物件の概要
室内には、ラドンを放出する専用の壁材を採用。
目に見えないものだからこそ、 施工精度と安全性に配慮した設計が欠かせません。
必要な性能を確保しながら、 空間としてはあくまでシンプルに。
落ち着いた色味とやわらかな光が、 心身をゆっくりと包み込みます。
ラドン浴サロンを計画するうえでの課題・背景
ラドン浴という専門性の高いサービスを、利用者にとって身近な体験として成立させることが、本計画の出発点でした。
設備や機能が前面に出すぎると敷居が高く感じられるため、初めての方でも構えずに利用できる空間づくりが求められました。
また、日常的に通うことを想定し、特別な施設ではなく、落ち着いて過ごせる環境であることも重要な条件でした。
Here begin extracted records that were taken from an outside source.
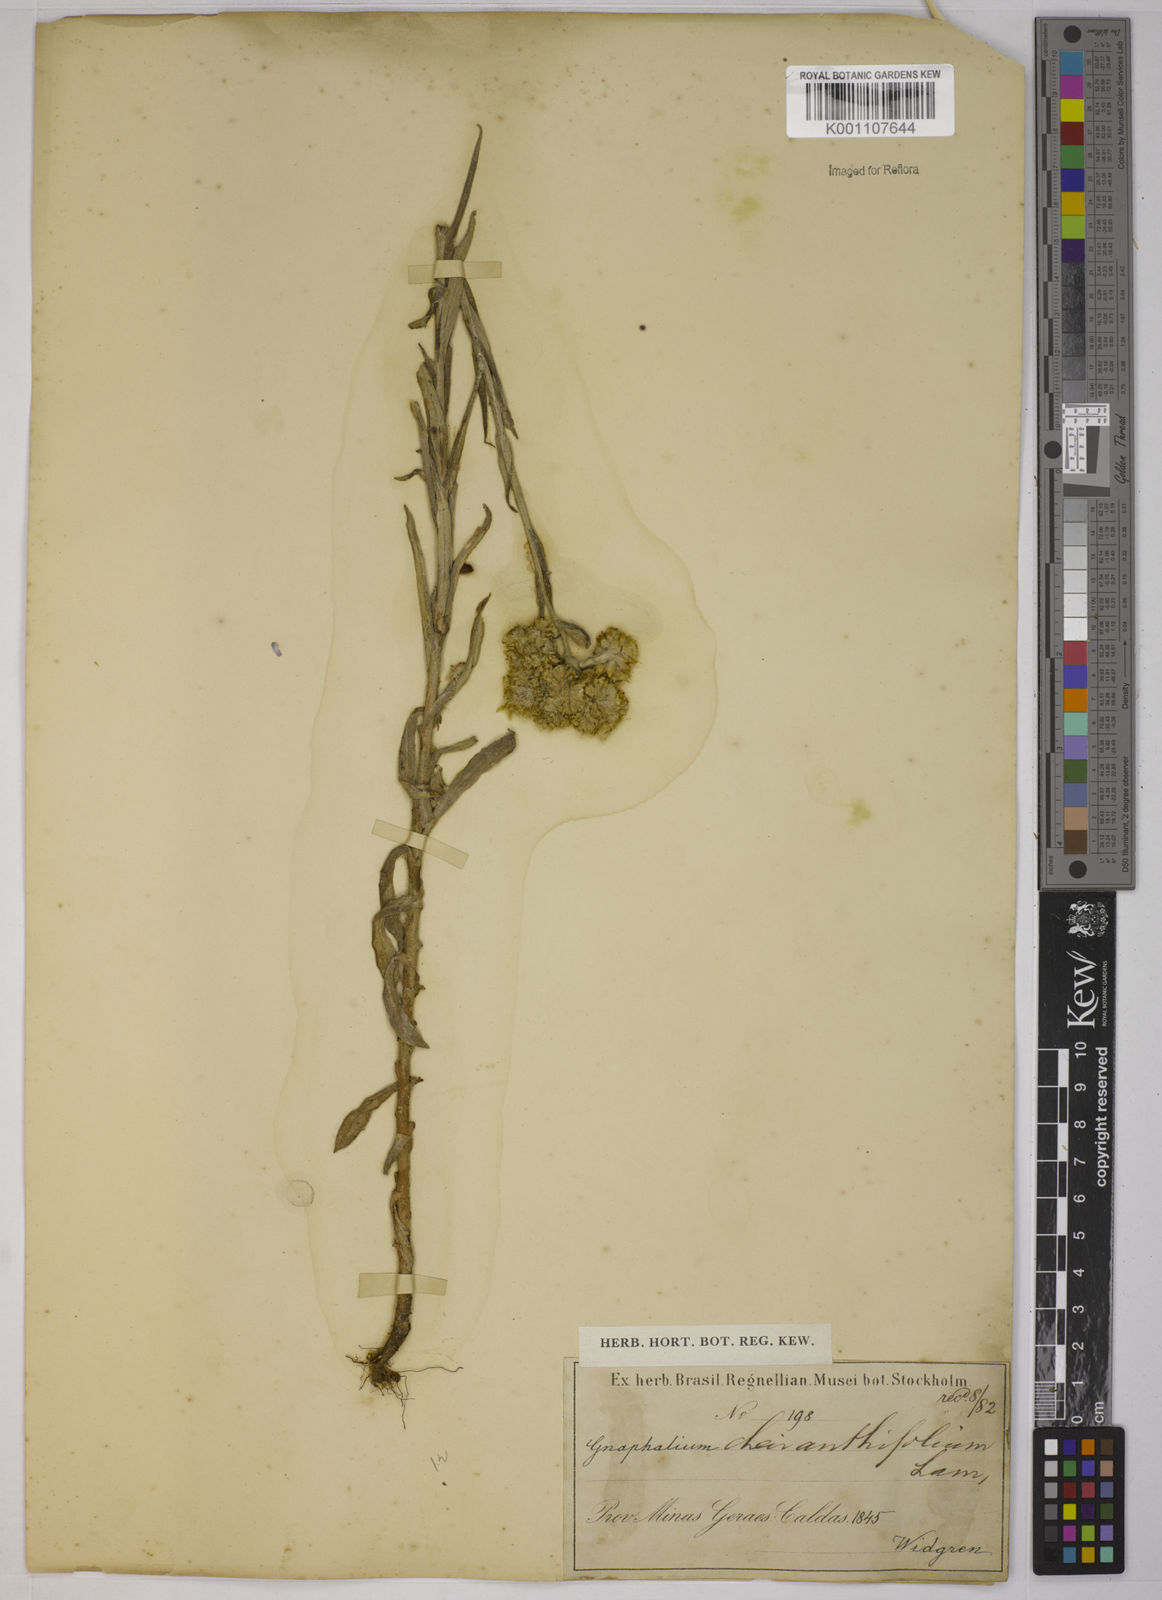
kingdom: Plantae
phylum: Tracheophyta
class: Magnoliopsida
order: Asterales
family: Asteraceae
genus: Pseudognaphalium
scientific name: Pseudognaphalium cheiranthifolium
専門性と日常性の距離をどう縮めるかが、本計画における大きな課題です。
計画時に重視したポイント
計画にあたっては、壁に塗り込んだラドンの特性を活かし、室内に広がるラジウムを効率よく体感できる空間構成を重視しました。
人の滞在位置や姿勢を想定し、家具の配置まで含めて設計しています。
また、洋服のまま気軽に利用できる点を前提に、畳の納まりや家具の色味・高さを調整。
圧迫感を抑え、長時間でも落ち着いて過ごせる設えとしました。
専門性を空間に落とし込み、体験のしやすさにつなげること。
それが、計画時に特に重視したポイントです。